Исходный текст:
-=-=-

Якушкин, Щербатова, Шаховской. В дочь князя Щербатова, владельца дома на Дмитровке, был влюблен капитан Семеновского полка Иван Якушкин. «Любовь была взаимная», — читаем в мемуарах другого декабриста, князя Оболенского. Но, рассмотрев глубоко свое чувство, Якушкин «нашел, что оно слишком волнует его; он принял свое состояние, как принимает больной горячечный бред, который сознает, что не имеет силы от него оторваться, — одним словом, он решил, что этого не должно быть». Продолжая словами Никиты Муравьева, «Якушкин, который несколько лет уже мучился несчастною страстью и которого друзья его уже несколько раз спасали от собственных рук, представил себе, что смерть его может быть полезна России. Убийца не должен жить, говорил он, я вижу, что судьба меня избрала жертвою, я убью царя и сам застрелюсь». Суди, читатель, какая связь.

Сделалось совещание, известное под именем «Московский заговор 1817 года». На совещании князь Шаховской, тоже семеновец, просил повременить с цареубийством, пока их полк заступит на дежурство во дворце.

Именно Шаховской женился на княжне Щербатовой. Это ее усилиями помешавшийся в рассудке после катастрофы князь будет переведен из Туруханска в Суздаль, в монастырь, где и скончается в 1829 году.

Волконская и Веневитинов. Тему декабристских жен обыкновенно приурочивают к дому и салону Зинаиды Волконской на Тверской улице (№ 14, впоследствии Елисеевский магазин). Зимой 1826/1927 года в салоне встретились княгиня Мария Николаевна Волконская, ехавшая в Сибирь, и Пушкин, постоялец соседней гостиницы «Север».

Любовь другого поэта к хозяйке дома, княгине Зинаиде, вскоре отойдет в историю: Дмитрий Владимирович Веневитинов скончался в марте 1827 года. В его могиле через сто лет найдут прославленный стихами Мандельштама перстень Волконской: «…Веневитинову — розу, / Ну, а перстень — никому!»

-=-=-

Данные:
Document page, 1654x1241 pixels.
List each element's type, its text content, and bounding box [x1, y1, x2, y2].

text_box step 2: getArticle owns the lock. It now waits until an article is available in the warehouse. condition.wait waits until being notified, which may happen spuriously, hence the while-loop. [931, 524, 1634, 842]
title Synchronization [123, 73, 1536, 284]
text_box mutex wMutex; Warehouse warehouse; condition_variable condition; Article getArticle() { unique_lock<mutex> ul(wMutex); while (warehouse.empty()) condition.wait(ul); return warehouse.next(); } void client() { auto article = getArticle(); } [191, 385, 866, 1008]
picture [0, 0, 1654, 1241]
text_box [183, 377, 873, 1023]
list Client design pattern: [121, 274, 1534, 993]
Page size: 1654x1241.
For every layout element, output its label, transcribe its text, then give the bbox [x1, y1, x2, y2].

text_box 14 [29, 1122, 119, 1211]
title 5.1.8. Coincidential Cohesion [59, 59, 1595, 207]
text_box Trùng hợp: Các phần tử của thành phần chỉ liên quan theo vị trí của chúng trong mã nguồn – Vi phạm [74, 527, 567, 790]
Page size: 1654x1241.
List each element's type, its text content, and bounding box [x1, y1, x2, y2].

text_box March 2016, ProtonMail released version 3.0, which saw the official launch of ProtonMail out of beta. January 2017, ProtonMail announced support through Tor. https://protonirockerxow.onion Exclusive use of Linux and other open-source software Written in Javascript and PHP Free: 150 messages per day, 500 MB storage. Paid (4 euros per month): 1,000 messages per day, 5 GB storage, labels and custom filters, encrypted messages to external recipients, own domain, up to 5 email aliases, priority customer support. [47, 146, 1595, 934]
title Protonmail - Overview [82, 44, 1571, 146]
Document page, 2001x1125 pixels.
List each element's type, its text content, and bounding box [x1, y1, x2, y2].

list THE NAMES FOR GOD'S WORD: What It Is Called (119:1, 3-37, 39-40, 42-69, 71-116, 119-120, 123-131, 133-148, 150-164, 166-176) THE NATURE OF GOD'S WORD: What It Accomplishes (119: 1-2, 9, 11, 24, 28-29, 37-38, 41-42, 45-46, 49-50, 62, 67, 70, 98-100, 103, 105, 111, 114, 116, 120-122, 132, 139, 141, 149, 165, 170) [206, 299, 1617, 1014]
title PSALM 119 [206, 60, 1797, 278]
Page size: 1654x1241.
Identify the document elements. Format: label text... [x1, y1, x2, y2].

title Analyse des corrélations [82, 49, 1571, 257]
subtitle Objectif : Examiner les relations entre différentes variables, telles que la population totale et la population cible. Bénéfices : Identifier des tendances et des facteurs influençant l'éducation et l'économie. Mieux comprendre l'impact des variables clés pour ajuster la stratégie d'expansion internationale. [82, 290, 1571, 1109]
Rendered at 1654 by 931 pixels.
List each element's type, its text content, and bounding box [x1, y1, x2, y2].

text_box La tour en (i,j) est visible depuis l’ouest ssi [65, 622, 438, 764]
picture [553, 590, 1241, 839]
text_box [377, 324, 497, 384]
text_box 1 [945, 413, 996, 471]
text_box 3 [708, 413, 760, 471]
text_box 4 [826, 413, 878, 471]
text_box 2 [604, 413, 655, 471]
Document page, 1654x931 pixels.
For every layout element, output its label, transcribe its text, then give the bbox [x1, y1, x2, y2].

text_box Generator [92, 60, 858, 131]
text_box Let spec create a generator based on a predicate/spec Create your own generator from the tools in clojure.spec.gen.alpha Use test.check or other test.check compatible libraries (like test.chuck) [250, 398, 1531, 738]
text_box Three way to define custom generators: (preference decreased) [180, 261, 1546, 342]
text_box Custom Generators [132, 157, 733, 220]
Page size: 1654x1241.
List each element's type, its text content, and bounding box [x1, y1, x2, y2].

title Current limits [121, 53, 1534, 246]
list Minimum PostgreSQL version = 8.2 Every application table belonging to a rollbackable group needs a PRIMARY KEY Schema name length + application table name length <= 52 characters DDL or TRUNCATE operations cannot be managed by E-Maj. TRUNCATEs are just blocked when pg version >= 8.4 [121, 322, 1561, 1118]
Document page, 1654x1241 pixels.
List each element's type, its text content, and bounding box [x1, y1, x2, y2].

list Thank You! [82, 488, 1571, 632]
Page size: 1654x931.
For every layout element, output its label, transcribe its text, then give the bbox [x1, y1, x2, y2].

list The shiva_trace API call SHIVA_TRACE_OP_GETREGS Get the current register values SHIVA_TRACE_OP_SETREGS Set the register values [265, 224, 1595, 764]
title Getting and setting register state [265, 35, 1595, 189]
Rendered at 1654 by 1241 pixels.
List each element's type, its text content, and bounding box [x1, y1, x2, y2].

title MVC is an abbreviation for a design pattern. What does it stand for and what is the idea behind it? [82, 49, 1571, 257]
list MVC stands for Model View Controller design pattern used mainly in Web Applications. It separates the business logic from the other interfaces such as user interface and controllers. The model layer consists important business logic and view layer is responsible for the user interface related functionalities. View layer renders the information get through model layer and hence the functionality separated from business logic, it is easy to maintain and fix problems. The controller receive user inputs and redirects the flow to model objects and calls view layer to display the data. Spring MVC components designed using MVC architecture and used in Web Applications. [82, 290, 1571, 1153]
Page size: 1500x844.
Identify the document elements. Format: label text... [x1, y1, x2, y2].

-=-=-

Что нужно сделать: Перепишите без изменений отрывок из текста о декабристах, начиная со слов «Сделалось совещание, известное» и до слов «дежурство во дворце.» включительно.

Решение задачи:
Сделалось совещание, известное под именем «Московский заговор 1817 года». На совещании князь Шаховской, тоже семеновец, просил повременить с цареубийством, пока их полк заступит на дежурство во дворце.